= Embranthiri =

Malayali Brahmin subcaste

The Embrandiri (Malayalam: എമ്പ്രാന്തിരി), also transliterated as Embranthiri, are a Malayali Brahmin subcaste.

Some sects of Embranthiris have adopted the Malayali Brahmin surnames "Namboothiri" and "Potti" after arriving in Kerala. There are followers of Vaishnavism as well as Shaivism among Embranthiris and because of their Vaishnava Dharmaserve in Vishnu temples and Krishna temples. Some of them are also practitioners of yagams and other Vedic Srauta rituals.

==History==
In the 8th century AD, as per the request from King Udayavarma Raja of Kolathunaad (a small ancient kingdom in north Kerala), King Mayooravarman of Gokarnam sent 237 Tulu Brahmanan families to Kolathunaad. These family members performed "Hiranyagarbha" and converted themselves into Malayala Brahmanans. They had settled in Arathil, Cheruthaazham, Pilathara and Chirakkal. All these places are in and around one of the strongest Namboothiri Graamams (villages) of those days, Perinchelloor (near today's Taliparamba in Kannur district in north Kerala). These Brahmanas are both Shaivite and Vaishnavite in orientation and place emphasis on performing Yajnas like the Namboodiris and speak Malayalam exclusively.

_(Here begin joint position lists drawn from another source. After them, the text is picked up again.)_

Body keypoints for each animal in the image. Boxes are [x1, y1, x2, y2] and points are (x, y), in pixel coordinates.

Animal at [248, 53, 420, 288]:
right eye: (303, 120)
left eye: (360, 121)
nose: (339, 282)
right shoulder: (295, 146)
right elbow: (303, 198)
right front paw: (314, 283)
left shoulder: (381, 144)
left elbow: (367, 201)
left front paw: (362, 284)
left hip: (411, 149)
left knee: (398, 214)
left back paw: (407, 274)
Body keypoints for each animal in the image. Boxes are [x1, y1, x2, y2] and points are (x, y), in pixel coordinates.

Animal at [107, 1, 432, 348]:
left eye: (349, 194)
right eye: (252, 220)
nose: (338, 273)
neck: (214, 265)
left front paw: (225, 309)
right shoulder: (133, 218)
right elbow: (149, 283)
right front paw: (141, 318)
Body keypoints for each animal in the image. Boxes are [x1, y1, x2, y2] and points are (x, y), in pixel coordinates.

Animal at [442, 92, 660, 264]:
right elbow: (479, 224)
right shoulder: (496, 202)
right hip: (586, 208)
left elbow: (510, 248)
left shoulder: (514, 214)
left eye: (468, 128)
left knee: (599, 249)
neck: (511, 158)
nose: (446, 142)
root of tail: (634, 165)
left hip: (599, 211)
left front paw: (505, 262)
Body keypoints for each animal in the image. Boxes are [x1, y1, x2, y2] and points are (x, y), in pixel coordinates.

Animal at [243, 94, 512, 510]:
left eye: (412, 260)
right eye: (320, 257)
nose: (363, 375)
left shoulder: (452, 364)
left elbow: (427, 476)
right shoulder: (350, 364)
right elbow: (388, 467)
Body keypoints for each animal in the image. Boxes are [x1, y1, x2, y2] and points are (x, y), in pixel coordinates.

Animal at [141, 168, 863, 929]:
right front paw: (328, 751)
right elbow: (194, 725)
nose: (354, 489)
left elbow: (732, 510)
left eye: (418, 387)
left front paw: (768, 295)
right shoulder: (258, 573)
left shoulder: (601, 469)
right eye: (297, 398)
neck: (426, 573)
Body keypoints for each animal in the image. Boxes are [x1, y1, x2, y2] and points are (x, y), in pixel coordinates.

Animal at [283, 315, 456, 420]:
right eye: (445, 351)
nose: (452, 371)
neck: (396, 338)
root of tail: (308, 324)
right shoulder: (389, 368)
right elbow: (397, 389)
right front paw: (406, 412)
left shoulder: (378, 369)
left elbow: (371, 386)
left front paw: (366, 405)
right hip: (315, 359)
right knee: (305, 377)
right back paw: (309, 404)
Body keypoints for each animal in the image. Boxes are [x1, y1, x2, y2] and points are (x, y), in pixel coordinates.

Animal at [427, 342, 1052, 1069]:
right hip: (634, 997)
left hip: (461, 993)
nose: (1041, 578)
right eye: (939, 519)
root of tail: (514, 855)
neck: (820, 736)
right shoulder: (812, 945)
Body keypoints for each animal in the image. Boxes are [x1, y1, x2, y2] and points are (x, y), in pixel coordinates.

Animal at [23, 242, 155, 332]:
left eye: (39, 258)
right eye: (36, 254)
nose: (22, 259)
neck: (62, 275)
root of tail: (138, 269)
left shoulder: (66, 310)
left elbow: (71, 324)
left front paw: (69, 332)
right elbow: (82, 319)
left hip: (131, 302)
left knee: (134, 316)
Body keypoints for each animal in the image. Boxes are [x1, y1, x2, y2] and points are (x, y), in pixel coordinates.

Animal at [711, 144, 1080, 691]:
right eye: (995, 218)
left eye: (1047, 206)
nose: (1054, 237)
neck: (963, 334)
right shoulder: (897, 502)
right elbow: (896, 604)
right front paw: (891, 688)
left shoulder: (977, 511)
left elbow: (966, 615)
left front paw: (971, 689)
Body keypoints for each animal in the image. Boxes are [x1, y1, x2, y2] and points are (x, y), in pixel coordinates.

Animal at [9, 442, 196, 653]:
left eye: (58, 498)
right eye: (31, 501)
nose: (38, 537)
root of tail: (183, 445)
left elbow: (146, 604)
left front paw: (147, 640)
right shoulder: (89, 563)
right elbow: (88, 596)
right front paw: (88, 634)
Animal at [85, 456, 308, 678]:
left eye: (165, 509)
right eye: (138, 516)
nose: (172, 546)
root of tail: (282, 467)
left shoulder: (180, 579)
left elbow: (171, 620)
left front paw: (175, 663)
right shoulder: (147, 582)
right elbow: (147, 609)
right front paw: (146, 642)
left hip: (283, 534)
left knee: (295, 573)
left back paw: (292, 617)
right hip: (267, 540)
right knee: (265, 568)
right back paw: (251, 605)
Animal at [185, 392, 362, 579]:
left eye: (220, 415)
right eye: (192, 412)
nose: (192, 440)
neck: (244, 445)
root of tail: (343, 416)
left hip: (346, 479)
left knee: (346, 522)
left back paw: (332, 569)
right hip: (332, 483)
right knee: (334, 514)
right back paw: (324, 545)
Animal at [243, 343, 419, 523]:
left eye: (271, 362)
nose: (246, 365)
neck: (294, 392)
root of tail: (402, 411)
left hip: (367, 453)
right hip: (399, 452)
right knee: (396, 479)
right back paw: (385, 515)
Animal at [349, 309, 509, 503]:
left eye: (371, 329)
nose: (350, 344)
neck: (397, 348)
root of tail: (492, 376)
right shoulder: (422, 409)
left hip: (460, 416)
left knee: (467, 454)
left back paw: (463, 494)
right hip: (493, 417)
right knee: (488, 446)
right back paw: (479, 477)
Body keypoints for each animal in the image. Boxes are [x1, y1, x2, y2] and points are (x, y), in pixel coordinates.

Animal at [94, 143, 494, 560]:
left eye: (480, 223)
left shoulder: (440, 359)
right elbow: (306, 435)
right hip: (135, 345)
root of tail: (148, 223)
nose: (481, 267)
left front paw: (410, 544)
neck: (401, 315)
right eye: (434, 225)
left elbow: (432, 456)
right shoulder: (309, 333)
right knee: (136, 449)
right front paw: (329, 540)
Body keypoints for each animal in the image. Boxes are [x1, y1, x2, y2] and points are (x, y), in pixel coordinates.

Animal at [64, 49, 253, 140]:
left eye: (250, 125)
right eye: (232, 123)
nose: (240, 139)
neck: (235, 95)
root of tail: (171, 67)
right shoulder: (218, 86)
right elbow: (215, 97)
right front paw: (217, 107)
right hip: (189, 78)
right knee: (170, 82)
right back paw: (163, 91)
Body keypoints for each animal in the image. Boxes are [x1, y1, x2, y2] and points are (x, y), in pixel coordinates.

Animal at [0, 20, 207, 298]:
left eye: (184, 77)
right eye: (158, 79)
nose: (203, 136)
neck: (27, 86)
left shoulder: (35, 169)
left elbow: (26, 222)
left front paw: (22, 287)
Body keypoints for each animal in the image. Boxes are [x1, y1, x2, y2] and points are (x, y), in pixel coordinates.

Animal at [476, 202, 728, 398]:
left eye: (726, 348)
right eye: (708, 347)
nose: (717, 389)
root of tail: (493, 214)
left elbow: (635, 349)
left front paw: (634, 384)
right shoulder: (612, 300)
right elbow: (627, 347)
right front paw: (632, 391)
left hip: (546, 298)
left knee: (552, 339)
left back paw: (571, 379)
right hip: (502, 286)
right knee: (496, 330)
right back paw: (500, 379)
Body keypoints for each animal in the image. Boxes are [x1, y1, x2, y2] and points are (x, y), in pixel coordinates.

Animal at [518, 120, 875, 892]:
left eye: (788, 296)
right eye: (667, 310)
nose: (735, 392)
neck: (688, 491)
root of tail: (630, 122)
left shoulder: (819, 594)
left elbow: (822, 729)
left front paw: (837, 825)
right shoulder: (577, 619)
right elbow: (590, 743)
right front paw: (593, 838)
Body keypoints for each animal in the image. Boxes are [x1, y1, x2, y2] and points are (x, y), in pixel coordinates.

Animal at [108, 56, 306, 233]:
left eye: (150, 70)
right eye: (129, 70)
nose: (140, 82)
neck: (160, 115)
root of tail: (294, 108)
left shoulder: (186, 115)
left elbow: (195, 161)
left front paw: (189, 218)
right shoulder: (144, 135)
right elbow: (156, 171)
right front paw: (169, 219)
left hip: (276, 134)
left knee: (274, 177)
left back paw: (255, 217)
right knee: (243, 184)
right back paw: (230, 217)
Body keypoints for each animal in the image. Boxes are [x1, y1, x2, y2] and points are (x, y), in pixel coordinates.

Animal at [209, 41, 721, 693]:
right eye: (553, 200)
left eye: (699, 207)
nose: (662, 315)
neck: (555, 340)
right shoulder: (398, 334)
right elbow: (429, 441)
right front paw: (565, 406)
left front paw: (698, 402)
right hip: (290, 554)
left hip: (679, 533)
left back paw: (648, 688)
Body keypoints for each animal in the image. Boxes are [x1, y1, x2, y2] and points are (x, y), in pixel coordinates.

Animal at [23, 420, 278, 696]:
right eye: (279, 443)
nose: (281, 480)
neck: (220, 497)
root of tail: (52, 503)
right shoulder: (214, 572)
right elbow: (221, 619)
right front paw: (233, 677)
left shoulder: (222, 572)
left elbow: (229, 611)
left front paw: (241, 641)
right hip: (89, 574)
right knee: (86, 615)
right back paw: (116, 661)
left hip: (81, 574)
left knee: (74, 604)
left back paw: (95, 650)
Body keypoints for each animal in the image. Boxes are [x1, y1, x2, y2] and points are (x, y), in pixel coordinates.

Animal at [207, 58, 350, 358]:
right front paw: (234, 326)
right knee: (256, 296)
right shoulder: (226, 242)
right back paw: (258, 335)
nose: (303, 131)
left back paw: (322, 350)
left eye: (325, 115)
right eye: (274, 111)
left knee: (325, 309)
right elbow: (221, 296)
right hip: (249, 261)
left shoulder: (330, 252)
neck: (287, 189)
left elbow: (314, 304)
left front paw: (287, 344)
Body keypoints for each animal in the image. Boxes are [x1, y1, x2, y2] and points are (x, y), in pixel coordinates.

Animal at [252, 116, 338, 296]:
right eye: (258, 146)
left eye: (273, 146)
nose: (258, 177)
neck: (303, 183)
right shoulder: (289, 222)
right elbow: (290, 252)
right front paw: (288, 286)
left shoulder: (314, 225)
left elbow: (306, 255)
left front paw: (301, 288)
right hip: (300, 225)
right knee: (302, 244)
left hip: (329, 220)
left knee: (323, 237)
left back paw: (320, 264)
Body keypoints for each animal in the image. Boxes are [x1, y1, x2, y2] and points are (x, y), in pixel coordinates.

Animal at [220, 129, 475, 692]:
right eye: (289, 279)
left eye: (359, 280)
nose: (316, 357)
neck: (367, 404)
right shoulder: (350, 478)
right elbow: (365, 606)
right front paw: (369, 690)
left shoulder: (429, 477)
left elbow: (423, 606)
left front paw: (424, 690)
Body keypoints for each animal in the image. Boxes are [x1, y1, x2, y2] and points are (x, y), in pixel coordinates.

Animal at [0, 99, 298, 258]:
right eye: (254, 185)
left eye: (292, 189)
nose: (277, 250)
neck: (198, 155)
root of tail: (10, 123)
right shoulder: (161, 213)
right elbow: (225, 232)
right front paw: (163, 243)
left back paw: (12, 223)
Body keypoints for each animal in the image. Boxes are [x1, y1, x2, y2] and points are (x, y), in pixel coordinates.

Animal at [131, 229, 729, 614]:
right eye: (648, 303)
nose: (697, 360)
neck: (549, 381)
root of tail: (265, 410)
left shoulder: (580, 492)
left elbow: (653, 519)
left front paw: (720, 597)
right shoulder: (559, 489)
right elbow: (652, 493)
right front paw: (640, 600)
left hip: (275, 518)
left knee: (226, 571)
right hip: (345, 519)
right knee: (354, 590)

Later, 257 Tulu Brahmanan families also migrated to these areas. In Kerala, the former 237 families are known as "Saagara" Brahmanans, and the latter 257 families "Samudra" Brahmanans. These groups are generally known by the name Embranthiris. All are Yajurvedis (Boudhaayanan), and most of them follow the vaidika mimamsa philosophy of the Namboothiris. All of these Brahmins speak in Malayalam and also align their practices with those of the Namboothiris. These Samudra Brahmins were however seen as distinct from the Saagara Brahmins by the Namboodiris and had to live and dine separately

Later, more Tulu Brahmanans migrated to Kerala but they neither converted themselves to Namboothiris nor removed Tulu culture from their daily life. Some of these later Brahmins were also followers of the philosophy of Madhvacharya. These Brahmins were not considered Embrans and they still speak Tulu at home. Some of them later migrated back to their motherland.

== Present day ==
Due to a shortage of Temple priests in Travancore (Thiruvithankoor, south Kerala), their king brought 143 of the initial (237 + 257) Embranthiri families to Thiruvalla (a place still existing near Kottayam in south Kerala). Most of the families moved to South Kerala because the culture and tradition of Kerala Brahmins (Namboothiri) is very much close enough to their culture. They moved to several places in Kerala and founded Madams as their home. Later they used Madam as their family name.

== Philosophy ==
Most early Malayalam-speaking Embrandiris are followers of only the Smarta-Srauta Karmas prescribed to a Brahmin and do not align with any school of thought. Some like the Namboothiris can be classified as following Theistic Mimamsa. Later Brahmins who migrated from Tulunadu into Kerala have large segments of the followers of Dvaita Vedanta of Madhvacharya among them, and are ardent devotees of Lord Vishnu.